A promising African country is decimated by wars, violence, and lack of individual liberties. President Omar Al-Bashir, who elected himself multiple times through fraudulent and farcical elections, has ruled the country with an iron fist and explosive violence for more than two decades. But the county is revolting, from its peripheries, against the concentration of power and wealth by the oligarchs of the National Congress Party.
The waves of the Arab revolutions are being felt by Khartoum. Inspired by the protests in Tunisia and then Egypt, young Sudanese launched demonstrations in the capital as well as in El Fasher, the hub of the Darfur province. Police responded by arresting opposition leaders and in Darfur by opening fire at El Fasher University, killing at least two students.

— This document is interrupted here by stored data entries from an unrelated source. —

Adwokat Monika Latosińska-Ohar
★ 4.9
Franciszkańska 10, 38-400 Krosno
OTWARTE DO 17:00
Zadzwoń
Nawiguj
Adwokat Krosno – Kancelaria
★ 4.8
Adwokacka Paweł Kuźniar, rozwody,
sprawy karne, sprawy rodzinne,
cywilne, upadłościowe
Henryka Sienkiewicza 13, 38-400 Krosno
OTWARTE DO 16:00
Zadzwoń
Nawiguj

If the brutal regime clampdown has prevented mass protests from materializing, at least to date, the youth are nonetheless preparing for them. The Sudanese Youth Forum’s radio station plays patriotic songs and calls on Sudanese to emulate the youth elsewhere in the Arab world. Facebook groups with names like Shrara (Lighting the Flame) and Giriffina (Disgusted) and springing up. Opposition figures have called for a major demonstration on April 20.
Despite its use of force, the regime in Khartoum cannot control the revolt from the periphery. Sudan will be a different country by July, because the south voted for secession in January and will become an independent nation. The south is gone, not only with its oil but with its people and the beauty of diversity. The heart and the soul of the country are gone with it. The severing of the south may provide another cause for new protests in the north. Darfur, meanwhile, has been left in ruins, with millions of internally displaced persons who are yearning for freedom and justice. Yet, in spite of all Darfur that has suffered at the hands of the Al-Bashir regime, its youth are preparing to join hands with their counterparts in the rest of Sudan for a new dawn.

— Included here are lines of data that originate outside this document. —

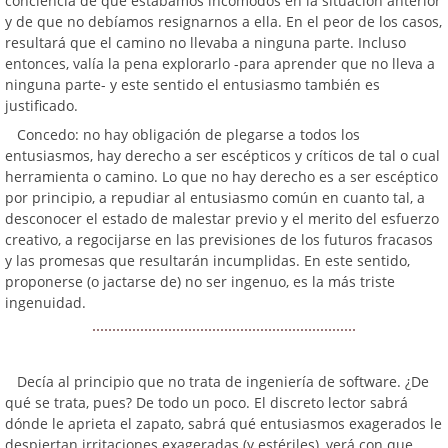
conciencia de que estábamos incómodos en la situación anterior
y de que no debíamos resignarnos a ella. En el peor de los casos,
resultará que el camino no llevaba a ninguna parte. Incluso
entonces, valía la pena explorarlo -para aprender que no lleva a
ninguna parte- y este sentido el entusiasmo también es
justificado.
Concedo: no hay obligación de plegarse a todos los
entusiasmos, hay derecho a ser escépticos y críticos de tal o cual
herramienta o camino. Lo que no hay derecho es a ser escéptico
por principio, a repudiar al entusiasmo común en cuanto tal, a
desconocer el estado de malestar previo y el merito del esfuerzo
creativo, a regocijarse en las previsiones de los futuros fracasos
y las promesas que resultarán incumplidas. En este sentido,
proponerse (o jactarse de) no ser ingenuo, es la más triste
ingenuidad.
Decía al principio que no trata de ingeniería de software. ¿De
qué se trata, pues? De todo un poco. El discreto lector sabrá
dónde le aprieta el zapato, sabrá qué entusiasmos exagerados le
despiertan irritaciones exageradas (y estériles), verá con que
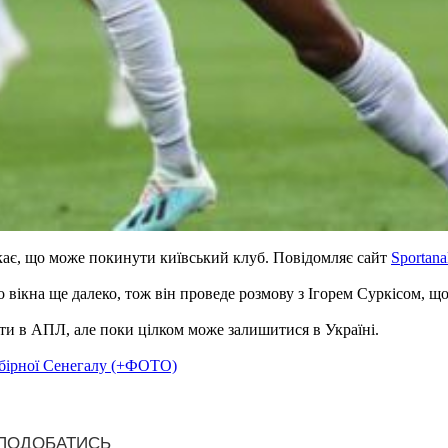
ає, що може покинути київський клуб. Повідомляє сайт
Sportana
вікна ще далеко, тож він проведе розмову з Ігорем Суркісом, щ
ати в АПЛ, але поки цілком може залишитися в Україні.
збірної Сенегалу (+ФОТО)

Meanwhile, the ruling elites of the NCP live opulent lifestyles and indulge in conspicuous wealth while poverty and inequality are festering in every corner of the country. The government kleptocracy has squandered the oil money, either through military spending or massed into foreign bank accounts as alleged in a U.S. diplomatic cable released by Wikileaks and published by the Guardian newspaper. The military and the security apparatus consume about 78 percent of the budget, while education and health together consume about 6 percent. When the government could not borrow for four consecutive months from foreign creditors, it adopted austerity measures and made deep cuts in education and health while the spending on military and the security apparatus escaped change.

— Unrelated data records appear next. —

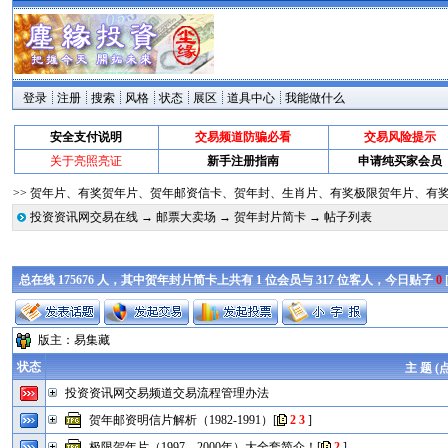
登录
注册
搜索
风格
状态
展区
道具中心
我能做什么
安全支付说明
交易频道防骗必看
交易风险提示
关于亮照亮证
新手注册指南
申请纯买家会员
>> 贺年片、有奖贺年片、贺年邮资信卡、贺年封、生肖片、有奖极限贺年片、有奖特
投资资讯网交易在线
→
邮票大卖场
→
贺年封片简卡
→ 帖子列表
总在线 175676 人，其中贺年封片简卡上共有 1 位会员与 317 位客人，今日贴子
0
版主：
易集藏
状态
主 题 (
投资资讯网交易频道交易流程管理办法
贺年邮资明信片解析（1982-1991）
[
2
3
]
极限贺年片（1997---2000年）大全套简介！
[
2
]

The minister of finance did not tell the truth when he introduced those measures at 2 a.m. one night to be approved by the rubber-stamp parliament. The international community, including China and the Arab countries, refused to lend to Sudan because it is not creditworthy. That is why the government ran so low on foreign reserves. Making matters worse is the exodus of investors. The underlying reasons that Sudan’s budget is in the red are the International Criminal Court charges of crimes against humanity, war crimes and genocide lodged against Al-Bashir, and the continuing conflict in Darfur.
Sad to say, a promising country is left hanging on the defunct ideology of Al-Bashir and his old guard. The country has become the “object” instead of the “subject”; in other words, the country becomes an agenda item for every country, instead of being part of the community of nations to solve problems. Police state rule did not teach them that power has its own limits. You cannot use the same hammer from the tool box all the time. The demands of the Darfuri have never stopped, even after 300,000 deaths. The northern opposition’s demands for freedom, liberty, and pluralism have never dissipated. When the Al-Bashir oligarchy finally learns, it might be in a courtroom in The Hague.
Hamid Eltgani Ali is an assistant professor in the Public Policy and Administration Department, School of Global Affairs and Public Policy, American University in Cairo.